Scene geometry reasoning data
+ + + + + + +
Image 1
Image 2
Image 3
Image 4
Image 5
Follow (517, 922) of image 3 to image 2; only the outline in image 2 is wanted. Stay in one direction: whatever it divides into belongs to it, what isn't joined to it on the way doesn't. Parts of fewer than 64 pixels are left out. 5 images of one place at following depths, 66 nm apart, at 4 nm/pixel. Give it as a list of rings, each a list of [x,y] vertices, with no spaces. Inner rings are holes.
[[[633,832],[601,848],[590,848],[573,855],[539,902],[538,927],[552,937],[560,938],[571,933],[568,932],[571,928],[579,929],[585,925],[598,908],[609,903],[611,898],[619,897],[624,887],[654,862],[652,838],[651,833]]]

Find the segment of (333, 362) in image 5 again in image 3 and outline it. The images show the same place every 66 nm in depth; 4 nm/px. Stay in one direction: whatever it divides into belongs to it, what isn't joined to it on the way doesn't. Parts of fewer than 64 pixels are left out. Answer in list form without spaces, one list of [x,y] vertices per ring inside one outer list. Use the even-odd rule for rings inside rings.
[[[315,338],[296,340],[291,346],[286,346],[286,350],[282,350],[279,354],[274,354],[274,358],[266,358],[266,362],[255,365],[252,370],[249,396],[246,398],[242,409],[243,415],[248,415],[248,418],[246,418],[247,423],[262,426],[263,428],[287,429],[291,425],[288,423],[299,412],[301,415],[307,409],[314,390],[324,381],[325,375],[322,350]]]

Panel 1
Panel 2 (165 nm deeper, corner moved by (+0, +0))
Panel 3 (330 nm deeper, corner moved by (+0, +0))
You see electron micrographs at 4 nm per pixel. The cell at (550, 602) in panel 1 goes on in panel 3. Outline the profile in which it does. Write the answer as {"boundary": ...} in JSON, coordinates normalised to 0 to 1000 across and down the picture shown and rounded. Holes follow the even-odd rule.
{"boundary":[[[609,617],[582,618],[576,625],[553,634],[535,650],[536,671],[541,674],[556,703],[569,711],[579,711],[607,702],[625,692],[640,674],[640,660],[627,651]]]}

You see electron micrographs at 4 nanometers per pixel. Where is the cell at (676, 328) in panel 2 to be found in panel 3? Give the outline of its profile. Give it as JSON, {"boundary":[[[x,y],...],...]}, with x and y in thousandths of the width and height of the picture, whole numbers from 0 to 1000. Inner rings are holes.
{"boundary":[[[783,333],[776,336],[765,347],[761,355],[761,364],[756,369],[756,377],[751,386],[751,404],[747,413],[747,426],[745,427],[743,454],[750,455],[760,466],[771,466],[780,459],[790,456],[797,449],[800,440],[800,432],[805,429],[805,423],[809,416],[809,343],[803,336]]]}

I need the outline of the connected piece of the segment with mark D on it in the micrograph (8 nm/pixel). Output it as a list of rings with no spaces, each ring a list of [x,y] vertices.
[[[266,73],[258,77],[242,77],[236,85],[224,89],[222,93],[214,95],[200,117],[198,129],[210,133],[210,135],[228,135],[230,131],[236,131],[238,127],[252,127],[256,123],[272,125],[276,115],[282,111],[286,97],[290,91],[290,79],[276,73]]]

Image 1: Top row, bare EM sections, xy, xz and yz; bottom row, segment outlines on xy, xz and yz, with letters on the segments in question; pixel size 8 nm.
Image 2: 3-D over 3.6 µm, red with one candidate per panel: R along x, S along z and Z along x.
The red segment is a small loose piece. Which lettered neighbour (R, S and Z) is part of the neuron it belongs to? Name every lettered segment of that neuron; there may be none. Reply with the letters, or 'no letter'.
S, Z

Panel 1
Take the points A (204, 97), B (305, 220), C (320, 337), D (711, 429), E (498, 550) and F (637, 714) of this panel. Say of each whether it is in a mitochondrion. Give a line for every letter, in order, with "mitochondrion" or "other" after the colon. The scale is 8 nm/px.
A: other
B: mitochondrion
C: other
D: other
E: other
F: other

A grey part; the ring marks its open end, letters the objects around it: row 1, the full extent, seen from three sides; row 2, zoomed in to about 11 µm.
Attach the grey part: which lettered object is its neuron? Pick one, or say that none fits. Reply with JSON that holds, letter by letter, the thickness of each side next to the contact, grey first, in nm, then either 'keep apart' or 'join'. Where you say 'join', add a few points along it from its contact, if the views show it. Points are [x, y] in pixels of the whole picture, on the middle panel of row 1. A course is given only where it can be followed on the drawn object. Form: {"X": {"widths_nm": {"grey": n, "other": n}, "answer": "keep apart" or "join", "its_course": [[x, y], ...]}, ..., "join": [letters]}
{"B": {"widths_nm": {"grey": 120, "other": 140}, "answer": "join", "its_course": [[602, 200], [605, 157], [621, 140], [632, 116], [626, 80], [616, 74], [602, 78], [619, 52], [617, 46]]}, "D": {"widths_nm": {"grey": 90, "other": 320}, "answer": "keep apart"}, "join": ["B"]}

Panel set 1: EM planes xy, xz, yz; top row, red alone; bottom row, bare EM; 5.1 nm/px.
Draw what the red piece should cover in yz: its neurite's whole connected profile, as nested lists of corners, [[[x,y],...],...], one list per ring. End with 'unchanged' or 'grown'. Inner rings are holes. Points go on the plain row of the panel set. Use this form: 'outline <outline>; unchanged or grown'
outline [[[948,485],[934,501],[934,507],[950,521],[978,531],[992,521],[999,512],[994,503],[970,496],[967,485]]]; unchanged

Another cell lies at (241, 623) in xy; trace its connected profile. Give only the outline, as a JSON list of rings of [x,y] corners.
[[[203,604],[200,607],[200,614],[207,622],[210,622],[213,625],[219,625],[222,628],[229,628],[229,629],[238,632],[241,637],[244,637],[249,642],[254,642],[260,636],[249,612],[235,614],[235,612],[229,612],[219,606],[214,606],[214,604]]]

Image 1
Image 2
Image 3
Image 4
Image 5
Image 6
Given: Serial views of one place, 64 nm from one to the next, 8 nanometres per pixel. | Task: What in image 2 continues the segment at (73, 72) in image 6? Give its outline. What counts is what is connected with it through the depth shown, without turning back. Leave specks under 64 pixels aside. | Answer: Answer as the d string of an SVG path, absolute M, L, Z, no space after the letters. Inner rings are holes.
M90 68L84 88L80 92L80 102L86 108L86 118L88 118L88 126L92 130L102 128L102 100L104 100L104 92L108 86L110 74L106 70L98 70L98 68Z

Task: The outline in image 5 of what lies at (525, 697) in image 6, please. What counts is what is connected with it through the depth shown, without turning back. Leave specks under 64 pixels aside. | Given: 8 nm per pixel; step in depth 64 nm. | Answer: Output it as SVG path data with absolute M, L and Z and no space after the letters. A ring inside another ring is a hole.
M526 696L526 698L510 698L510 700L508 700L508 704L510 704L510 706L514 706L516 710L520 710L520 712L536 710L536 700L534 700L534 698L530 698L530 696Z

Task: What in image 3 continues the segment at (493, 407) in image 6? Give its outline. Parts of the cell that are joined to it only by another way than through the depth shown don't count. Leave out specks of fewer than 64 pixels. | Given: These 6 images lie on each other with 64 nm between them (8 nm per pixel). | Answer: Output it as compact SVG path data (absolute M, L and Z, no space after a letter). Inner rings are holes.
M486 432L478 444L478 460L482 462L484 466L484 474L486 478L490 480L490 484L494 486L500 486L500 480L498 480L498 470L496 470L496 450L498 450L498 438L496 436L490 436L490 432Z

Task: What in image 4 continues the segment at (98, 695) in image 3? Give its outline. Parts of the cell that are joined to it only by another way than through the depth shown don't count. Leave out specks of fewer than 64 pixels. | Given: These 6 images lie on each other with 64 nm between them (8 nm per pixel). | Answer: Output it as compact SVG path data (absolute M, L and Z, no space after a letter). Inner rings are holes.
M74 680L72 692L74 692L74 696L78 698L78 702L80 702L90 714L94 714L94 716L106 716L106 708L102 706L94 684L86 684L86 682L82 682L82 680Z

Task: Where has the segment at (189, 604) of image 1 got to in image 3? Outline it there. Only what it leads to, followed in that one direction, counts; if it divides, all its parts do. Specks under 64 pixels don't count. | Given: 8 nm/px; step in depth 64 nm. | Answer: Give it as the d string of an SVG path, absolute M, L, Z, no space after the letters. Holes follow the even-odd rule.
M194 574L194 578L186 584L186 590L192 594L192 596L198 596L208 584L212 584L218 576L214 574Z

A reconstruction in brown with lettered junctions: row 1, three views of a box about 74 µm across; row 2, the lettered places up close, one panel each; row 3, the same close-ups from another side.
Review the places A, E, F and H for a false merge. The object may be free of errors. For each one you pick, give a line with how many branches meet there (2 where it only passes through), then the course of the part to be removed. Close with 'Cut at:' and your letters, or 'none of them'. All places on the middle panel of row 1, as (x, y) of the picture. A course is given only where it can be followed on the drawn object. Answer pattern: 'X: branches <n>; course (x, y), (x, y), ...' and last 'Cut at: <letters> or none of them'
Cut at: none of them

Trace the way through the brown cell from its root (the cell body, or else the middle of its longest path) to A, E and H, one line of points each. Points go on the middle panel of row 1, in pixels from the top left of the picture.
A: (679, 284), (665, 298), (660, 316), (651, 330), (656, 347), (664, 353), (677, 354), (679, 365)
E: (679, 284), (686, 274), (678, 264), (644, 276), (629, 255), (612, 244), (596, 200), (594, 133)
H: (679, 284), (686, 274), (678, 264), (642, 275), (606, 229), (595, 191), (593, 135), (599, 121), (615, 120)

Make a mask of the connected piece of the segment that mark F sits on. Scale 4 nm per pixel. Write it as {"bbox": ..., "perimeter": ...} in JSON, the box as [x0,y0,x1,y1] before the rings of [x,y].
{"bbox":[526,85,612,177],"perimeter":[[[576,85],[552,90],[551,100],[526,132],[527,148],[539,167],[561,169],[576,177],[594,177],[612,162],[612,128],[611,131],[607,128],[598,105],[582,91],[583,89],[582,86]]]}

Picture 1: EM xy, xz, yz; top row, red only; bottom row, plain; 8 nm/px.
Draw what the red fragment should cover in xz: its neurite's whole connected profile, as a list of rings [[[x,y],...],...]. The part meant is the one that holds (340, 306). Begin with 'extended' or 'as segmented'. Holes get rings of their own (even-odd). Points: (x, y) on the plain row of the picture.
+ + + + + + +
Output the lines above exactly, but only those between the line holding "Attach the grey" and the line holding "Panel set 1: EM", inclusive.

Attach the grey part: which lettered object is its neuron? Pick one, or say that none fits. Reply with JSON that holds, letter by letter, the thickness of each side next to the contact, grey first, in nm, then either 'keep apart' or 'join'. Where you say 'join', add a few points along it from its contact, if the views show it. Points are [x, y] in pixels of the whole picture, on the middle panel of row 1. A course is given only where it can be followed on the drawn object. Form: {"X": {"widths_nm": {"grey": n, "other": n}, "answer": "keep apart" or "join", "its_course": [[x, y], ...]}, ..., "join": [letters]}
{"B": {"widths_nm": {"grey": 120, "other": 140}, "answer": "join", "its_course": [[602, 200], [605, 157], [621, 140], [632, 116], [626, 80], [616, 74], [602, 78], [619, 52], [617, 46]]}, "D": {"widths_nm": {"grey": 90, "other": 320}, "answer": "keep apart"}, "join": ["B"]}

Panel set 1: EM planes xy, xz, yz; top row, red alone; bottom row, bare EM; 5.1 nm/px.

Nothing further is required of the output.